··· Raw records ···

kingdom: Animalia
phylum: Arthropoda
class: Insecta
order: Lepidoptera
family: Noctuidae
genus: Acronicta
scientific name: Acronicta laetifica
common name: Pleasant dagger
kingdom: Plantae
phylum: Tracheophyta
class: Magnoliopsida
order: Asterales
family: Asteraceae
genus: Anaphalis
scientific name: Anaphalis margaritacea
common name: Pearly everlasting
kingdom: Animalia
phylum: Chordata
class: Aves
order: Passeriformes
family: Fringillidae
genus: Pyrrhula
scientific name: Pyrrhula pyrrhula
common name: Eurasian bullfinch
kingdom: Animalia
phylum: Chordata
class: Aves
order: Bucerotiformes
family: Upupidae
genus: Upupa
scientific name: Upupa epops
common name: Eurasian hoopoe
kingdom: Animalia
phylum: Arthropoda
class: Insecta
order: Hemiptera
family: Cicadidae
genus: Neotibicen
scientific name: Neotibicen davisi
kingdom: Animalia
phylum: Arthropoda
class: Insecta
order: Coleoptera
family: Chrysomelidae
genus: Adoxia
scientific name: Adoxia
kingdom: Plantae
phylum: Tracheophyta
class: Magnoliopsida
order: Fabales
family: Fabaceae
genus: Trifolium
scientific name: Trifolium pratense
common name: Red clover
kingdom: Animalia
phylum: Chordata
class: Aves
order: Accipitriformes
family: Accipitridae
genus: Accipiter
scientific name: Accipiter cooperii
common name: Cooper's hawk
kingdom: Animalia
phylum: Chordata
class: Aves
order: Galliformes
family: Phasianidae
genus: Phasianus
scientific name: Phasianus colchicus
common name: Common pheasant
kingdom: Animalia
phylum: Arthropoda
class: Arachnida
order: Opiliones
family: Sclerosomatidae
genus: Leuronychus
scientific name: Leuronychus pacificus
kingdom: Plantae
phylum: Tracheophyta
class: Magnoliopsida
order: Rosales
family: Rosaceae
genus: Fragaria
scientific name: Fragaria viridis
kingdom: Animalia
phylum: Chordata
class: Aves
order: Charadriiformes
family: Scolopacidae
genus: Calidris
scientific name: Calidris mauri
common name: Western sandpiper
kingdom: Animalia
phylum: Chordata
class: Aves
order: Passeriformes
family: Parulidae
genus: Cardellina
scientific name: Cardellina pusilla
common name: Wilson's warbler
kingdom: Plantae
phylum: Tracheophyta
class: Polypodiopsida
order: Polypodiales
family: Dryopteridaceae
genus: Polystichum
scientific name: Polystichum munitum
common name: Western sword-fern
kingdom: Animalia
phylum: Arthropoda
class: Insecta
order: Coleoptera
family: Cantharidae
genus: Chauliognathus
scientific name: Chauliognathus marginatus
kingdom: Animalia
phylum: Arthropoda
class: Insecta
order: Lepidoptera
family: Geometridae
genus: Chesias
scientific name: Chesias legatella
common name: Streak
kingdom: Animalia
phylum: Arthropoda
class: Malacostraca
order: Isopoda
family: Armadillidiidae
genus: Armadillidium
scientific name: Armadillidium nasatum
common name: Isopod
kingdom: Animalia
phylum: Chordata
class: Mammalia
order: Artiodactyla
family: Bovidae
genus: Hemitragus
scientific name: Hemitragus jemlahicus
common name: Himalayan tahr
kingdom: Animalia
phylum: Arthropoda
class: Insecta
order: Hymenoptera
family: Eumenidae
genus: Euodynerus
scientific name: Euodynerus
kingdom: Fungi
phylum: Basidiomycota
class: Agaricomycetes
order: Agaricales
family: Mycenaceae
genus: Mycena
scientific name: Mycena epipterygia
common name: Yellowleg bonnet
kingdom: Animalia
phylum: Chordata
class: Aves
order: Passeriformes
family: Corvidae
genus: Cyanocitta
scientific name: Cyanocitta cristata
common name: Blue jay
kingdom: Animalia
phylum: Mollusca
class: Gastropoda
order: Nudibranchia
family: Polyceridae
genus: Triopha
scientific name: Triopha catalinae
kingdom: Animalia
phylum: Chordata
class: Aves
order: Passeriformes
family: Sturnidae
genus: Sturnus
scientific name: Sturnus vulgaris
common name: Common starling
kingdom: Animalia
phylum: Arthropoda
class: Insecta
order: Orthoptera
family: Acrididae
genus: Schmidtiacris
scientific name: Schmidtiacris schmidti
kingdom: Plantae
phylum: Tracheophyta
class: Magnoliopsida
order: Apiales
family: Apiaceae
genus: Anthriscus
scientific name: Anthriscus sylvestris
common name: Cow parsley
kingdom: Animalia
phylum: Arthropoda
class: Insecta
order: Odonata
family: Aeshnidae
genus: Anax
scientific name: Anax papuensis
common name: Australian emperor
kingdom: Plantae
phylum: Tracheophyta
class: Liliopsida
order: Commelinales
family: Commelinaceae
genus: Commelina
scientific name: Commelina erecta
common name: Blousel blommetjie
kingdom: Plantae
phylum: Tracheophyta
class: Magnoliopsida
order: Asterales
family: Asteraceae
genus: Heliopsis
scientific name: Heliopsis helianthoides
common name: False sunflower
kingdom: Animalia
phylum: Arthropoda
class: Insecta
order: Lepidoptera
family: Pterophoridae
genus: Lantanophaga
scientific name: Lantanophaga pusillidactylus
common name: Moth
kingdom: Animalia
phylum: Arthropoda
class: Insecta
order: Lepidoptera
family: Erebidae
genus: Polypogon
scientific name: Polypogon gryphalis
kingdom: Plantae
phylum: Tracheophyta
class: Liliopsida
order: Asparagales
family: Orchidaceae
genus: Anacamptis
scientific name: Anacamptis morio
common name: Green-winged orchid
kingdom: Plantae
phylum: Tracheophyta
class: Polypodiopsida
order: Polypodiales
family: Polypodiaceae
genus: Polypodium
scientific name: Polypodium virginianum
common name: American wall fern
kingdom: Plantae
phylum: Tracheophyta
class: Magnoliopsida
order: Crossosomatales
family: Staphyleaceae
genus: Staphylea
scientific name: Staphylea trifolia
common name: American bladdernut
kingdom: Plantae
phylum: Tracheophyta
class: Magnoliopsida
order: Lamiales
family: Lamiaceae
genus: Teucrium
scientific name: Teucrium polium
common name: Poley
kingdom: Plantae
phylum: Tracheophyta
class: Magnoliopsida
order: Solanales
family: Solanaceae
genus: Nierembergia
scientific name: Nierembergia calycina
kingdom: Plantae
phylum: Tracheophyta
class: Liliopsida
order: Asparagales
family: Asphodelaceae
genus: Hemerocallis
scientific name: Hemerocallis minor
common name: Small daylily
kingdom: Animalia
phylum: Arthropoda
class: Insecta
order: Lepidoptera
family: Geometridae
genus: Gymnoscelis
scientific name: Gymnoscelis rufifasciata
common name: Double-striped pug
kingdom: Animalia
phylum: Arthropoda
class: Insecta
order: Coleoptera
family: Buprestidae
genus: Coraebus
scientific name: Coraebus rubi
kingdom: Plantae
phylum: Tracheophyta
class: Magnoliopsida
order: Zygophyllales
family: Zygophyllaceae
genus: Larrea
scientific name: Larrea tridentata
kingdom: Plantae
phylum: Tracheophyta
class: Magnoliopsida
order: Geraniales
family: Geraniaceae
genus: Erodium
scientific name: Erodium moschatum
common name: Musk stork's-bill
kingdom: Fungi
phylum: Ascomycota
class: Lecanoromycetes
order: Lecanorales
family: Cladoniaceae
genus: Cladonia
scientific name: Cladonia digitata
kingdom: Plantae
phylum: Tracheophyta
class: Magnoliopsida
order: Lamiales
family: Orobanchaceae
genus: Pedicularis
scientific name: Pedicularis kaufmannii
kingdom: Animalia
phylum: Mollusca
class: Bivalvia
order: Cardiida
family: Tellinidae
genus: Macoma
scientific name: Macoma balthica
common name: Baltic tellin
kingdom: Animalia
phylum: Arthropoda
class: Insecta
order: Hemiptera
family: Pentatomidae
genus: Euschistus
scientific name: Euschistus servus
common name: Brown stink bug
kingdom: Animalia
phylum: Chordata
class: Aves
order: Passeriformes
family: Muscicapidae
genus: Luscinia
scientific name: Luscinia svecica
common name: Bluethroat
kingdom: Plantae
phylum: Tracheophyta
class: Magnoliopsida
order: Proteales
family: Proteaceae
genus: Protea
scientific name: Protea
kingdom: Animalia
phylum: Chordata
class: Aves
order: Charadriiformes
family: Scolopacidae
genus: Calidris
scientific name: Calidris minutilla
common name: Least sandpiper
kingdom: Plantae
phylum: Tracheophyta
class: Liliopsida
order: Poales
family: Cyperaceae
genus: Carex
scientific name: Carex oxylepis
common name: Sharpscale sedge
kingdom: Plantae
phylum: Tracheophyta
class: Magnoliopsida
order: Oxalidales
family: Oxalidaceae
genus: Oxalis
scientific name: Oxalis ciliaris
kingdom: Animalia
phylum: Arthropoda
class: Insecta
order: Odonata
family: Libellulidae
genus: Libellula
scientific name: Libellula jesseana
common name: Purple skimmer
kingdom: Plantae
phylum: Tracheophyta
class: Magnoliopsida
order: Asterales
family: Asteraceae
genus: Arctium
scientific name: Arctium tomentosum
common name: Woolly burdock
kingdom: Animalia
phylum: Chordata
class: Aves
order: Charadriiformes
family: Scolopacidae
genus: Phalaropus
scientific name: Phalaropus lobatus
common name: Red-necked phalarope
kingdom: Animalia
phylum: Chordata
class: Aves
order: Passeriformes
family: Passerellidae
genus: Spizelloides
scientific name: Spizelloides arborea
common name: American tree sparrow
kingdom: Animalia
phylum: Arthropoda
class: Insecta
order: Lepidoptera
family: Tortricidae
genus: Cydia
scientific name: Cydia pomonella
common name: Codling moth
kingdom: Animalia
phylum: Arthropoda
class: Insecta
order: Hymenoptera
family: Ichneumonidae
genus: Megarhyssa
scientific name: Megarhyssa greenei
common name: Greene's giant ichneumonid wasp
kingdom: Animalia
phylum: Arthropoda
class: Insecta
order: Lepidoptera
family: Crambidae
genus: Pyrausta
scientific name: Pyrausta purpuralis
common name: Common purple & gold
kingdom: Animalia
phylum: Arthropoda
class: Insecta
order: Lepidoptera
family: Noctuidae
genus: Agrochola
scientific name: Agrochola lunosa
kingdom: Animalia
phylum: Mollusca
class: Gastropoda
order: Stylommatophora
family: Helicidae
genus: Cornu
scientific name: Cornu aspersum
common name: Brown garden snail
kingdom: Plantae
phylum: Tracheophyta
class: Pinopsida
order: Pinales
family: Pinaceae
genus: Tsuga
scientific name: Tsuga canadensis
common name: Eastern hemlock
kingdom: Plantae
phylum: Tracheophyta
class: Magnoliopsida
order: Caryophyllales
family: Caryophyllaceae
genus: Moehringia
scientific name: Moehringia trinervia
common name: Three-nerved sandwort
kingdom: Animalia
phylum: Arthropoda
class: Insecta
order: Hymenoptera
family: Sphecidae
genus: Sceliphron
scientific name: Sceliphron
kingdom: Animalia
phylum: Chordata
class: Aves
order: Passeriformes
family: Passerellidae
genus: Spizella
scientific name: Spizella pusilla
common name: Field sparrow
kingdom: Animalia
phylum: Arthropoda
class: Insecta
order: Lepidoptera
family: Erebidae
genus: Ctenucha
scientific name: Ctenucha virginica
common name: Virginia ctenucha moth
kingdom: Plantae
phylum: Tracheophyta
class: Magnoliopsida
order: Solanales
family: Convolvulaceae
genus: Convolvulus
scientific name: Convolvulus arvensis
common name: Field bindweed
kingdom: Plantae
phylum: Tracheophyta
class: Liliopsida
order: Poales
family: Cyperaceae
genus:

···

▸ **Stated exercise**: Copy the lines of the records without any change, starting at the line with "order: Commelinales" and stopping after the line with "common name: Poley", both included.

▸ **Complete output**:
order: Commelinales
family: Commelinaceae
genus: Commelina
scientific name: Commelina erecta
common name: Blousel blommetjie
kingdom: Plantae
phylum: Tracheophyta
class: Magnoliopsida
order: Asterales
family: Asteraceae
genus: Heliopsis
scientific name: Heliopsis helianthoides
common name: False sunflower
kingdom: Animalia
phylum: Arthropoda
class: Insecta
order: Lepidoptera
family: Pterophoridae
genus: Lantanophaga
scientific name: Lantanophaga pusillidactylus
common name: Moth
kingdom: Animalia
phylum: Arthropoda
class: Insecta
order: Lepidoptera
family: Erebidae
genus: Polypogon
scientific name: Polypogon gryphalis
kingdom: Plantae
phylum: Tracheophyta
class: Liliopsida
order: Asparagales
family: Orchidaceae
genus: Anacamptis
scientific name: Anacamptis morio
common name: Green-winged orchid
kingdom: Plantae
phylum: Tracheophyta
class: Polypodiopsida
order: Polypodiales
family: Polypodiaceae
genus: Polypodium
scientific name: Polypodium virginianum
common name: American wall fern
kingdom: Plantae
phylum: Tracheophyta
class: Magnoliopsida
order: Crossosomatales
family: Staphyleaceae
genus: Staphylea
scientific name: Staphylea trifolia
common name: American bladdernut
kingdom: Plantae
phylum: Tracheophyta
class: Magnoliopsida
order: Lamiales
family: Lamiaceae
genus: Teucrium
scientific name: Teucrium polium
common name: Poley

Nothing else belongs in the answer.